Total the lines of the entries below that hold the string "night", then write only that total.

━━━━━━

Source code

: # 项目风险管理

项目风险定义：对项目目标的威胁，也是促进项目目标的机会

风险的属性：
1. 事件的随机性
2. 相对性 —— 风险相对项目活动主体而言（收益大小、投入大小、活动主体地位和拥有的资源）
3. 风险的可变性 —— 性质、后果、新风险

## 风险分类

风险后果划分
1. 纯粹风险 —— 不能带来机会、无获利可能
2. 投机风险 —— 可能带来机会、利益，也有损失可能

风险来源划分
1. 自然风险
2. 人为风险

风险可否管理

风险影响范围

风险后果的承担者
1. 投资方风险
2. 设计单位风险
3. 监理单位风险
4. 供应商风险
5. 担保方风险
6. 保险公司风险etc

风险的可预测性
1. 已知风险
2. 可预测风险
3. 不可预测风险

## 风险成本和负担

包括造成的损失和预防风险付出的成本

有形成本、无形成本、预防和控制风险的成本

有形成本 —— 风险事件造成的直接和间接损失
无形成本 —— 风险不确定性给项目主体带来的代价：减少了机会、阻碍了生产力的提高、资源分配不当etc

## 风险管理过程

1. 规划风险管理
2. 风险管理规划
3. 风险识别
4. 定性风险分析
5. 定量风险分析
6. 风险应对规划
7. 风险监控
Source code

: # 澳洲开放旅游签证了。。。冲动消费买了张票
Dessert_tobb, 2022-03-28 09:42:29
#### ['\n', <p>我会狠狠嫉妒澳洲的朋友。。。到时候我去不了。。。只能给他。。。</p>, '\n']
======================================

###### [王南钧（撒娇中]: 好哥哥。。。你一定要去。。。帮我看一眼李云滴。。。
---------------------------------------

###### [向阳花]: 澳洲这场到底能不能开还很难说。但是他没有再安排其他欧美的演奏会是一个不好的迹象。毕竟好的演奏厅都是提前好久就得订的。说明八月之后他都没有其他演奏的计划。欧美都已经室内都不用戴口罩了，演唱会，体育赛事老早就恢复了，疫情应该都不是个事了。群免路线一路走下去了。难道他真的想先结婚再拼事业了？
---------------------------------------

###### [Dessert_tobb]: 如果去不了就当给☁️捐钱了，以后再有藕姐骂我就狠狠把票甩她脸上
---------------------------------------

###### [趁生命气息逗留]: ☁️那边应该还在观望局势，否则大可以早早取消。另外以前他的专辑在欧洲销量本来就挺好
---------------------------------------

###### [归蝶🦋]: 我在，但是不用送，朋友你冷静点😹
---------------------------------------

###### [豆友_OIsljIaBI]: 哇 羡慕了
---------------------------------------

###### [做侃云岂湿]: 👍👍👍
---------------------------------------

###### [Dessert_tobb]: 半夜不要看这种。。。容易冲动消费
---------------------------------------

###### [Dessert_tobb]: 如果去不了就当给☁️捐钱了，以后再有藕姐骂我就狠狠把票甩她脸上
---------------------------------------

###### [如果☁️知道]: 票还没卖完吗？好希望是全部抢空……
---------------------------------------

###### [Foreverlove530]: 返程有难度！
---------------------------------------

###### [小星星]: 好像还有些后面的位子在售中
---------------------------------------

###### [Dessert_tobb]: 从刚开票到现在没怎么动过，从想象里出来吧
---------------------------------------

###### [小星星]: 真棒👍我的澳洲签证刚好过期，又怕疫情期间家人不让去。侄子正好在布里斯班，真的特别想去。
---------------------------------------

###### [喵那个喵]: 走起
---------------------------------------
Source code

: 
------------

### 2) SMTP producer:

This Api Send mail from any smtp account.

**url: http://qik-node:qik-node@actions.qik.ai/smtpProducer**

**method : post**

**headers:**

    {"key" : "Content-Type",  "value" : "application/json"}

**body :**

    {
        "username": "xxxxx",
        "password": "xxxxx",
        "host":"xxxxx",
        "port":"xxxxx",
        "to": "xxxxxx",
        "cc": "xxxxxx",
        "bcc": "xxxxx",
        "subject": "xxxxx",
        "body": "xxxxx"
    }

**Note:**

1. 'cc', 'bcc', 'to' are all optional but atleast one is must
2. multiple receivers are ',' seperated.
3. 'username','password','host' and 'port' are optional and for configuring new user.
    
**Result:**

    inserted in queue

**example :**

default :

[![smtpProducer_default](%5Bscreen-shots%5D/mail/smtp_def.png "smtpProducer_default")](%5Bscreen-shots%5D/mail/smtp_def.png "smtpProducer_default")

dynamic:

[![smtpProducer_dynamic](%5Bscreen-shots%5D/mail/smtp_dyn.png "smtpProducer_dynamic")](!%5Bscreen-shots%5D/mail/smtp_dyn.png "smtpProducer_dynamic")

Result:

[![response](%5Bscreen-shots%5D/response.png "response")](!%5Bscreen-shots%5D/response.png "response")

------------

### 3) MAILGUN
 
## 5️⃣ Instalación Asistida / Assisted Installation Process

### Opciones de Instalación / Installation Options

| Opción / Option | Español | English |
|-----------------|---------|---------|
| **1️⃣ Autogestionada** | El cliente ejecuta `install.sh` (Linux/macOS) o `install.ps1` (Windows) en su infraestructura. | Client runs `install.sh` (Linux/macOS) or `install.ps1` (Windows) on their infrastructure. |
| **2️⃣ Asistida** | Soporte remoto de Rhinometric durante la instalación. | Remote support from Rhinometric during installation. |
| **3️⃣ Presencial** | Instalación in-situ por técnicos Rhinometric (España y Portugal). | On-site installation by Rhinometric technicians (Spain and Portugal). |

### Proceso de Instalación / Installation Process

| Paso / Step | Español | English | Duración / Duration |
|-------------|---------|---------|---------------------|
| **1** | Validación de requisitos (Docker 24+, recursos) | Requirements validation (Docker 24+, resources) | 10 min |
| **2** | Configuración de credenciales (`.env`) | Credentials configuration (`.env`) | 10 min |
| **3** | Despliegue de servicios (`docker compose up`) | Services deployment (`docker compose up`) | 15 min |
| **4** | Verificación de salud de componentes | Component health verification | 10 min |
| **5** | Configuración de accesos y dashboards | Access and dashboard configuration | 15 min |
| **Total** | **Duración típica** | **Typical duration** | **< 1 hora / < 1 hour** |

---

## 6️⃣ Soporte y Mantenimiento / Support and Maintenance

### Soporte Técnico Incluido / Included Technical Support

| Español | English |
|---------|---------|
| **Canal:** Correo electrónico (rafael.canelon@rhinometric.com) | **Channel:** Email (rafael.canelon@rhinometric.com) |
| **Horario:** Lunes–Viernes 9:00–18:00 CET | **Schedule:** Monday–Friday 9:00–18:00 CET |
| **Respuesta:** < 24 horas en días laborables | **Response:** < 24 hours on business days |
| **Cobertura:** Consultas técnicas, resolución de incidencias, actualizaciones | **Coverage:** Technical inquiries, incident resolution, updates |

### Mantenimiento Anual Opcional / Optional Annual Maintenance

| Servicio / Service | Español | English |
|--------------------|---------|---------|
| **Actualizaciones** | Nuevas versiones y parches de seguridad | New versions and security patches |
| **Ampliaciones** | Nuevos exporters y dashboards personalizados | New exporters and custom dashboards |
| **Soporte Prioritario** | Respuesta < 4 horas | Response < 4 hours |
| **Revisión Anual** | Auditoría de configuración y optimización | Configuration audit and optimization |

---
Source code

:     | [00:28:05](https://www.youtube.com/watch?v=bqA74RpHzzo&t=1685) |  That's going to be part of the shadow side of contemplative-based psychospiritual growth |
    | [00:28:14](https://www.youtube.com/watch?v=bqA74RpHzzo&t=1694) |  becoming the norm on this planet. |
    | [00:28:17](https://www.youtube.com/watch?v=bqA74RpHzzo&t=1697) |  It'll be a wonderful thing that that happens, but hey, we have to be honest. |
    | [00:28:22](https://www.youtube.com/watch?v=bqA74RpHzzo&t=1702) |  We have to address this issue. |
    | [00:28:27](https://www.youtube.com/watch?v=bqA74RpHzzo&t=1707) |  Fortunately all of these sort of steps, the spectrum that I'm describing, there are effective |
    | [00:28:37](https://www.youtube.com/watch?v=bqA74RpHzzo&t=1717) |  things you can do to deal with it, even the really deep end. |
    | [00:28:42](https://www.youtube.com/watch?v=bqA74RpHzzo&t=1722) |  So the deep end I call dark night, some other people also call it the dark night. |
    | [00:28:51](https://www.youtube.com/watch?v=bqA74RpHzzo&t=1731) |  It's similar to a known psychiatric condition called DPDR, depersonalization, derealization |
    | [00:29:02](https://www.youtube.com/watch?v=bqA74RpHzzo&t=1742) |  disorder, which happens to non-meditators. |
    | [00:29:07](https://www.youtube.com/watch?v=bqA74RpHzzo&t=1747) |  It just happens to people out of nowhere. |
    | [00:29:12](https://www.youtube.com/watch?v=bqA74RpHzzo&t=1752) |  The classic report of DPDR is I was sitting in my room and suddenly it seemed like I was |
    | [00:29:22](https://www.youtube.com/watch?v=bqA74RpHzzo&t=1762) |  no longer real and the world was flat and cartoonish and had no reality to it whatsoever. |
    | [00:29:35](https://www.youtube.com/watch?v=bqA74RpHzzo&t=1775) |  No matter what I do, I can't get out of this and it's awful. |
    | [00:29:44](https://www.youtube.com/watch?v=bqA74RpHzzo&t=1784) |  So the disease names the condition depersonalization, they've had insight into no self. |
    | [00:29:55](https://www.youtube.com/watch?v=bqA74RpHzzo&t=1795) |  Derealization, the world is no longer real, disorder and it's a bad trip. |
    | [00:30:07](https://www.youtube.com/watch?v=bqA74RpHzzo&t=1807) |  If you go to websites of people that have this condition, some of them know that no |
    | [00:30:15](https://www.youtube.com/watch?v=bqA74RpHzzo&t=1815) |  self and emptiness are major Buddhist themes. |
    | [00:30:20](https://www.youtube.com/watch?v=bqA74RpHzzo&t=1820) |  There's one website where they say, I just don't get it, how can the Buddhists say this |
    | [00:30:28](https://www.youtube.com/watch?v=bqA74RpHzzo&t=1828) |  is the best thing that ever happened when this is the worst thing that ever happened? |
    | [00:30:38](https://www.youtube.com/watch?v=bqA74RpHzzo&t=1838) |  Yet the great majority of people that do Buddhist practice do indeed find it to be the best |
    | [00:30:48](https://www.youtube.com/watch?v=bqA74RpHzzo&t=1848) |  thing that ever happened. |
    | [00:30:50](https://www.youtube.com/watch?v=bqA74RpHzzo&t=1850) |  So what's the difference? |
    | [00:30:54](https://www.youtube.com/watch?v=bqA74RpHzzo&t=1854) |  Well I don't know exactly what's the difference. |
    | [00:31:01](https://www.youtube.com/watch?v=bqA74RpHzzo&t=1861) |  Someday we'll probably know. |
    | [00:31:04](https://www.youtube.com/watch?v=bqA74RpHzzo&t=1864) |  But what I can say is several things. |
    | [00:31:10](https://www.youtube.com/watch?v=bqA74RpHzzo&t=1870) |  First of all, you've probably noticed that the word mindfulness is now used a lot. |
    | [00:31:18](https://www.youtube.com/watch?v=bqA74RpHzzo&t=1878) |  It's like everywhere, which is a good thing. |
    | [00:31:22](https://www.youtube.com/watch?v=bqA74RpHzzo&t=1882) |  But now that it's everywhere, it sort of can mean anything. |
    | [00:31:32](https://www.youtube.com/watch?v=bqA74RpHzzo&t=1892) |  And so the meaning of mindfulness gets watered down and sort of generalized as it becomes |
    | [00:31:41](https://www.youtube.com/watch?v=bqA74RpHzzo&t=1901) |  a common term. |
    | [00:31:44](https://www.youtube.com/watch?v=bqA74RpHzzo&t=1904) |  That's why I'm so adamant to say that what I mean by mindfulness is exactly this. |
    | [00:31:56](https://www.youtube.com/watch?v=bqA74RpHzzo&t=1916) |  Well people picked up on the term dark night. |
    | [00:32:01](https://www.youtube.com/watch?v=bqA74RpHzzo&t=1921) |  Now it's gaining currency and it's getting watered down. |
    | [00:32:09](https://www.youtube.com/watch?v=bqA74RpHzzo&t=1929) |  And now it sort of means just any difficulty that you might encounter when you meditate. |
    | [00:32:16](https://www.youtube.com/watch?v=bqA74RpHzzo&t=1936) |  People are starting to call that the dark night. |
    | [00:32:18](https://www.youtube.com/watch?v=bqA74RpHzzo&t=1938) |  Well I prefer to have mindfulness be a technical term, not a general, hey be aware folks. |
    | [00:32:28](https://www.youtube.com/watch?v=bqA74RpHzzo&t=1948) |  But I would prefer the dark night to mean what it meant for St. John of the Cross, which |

━━━━━━

## Output for this task
4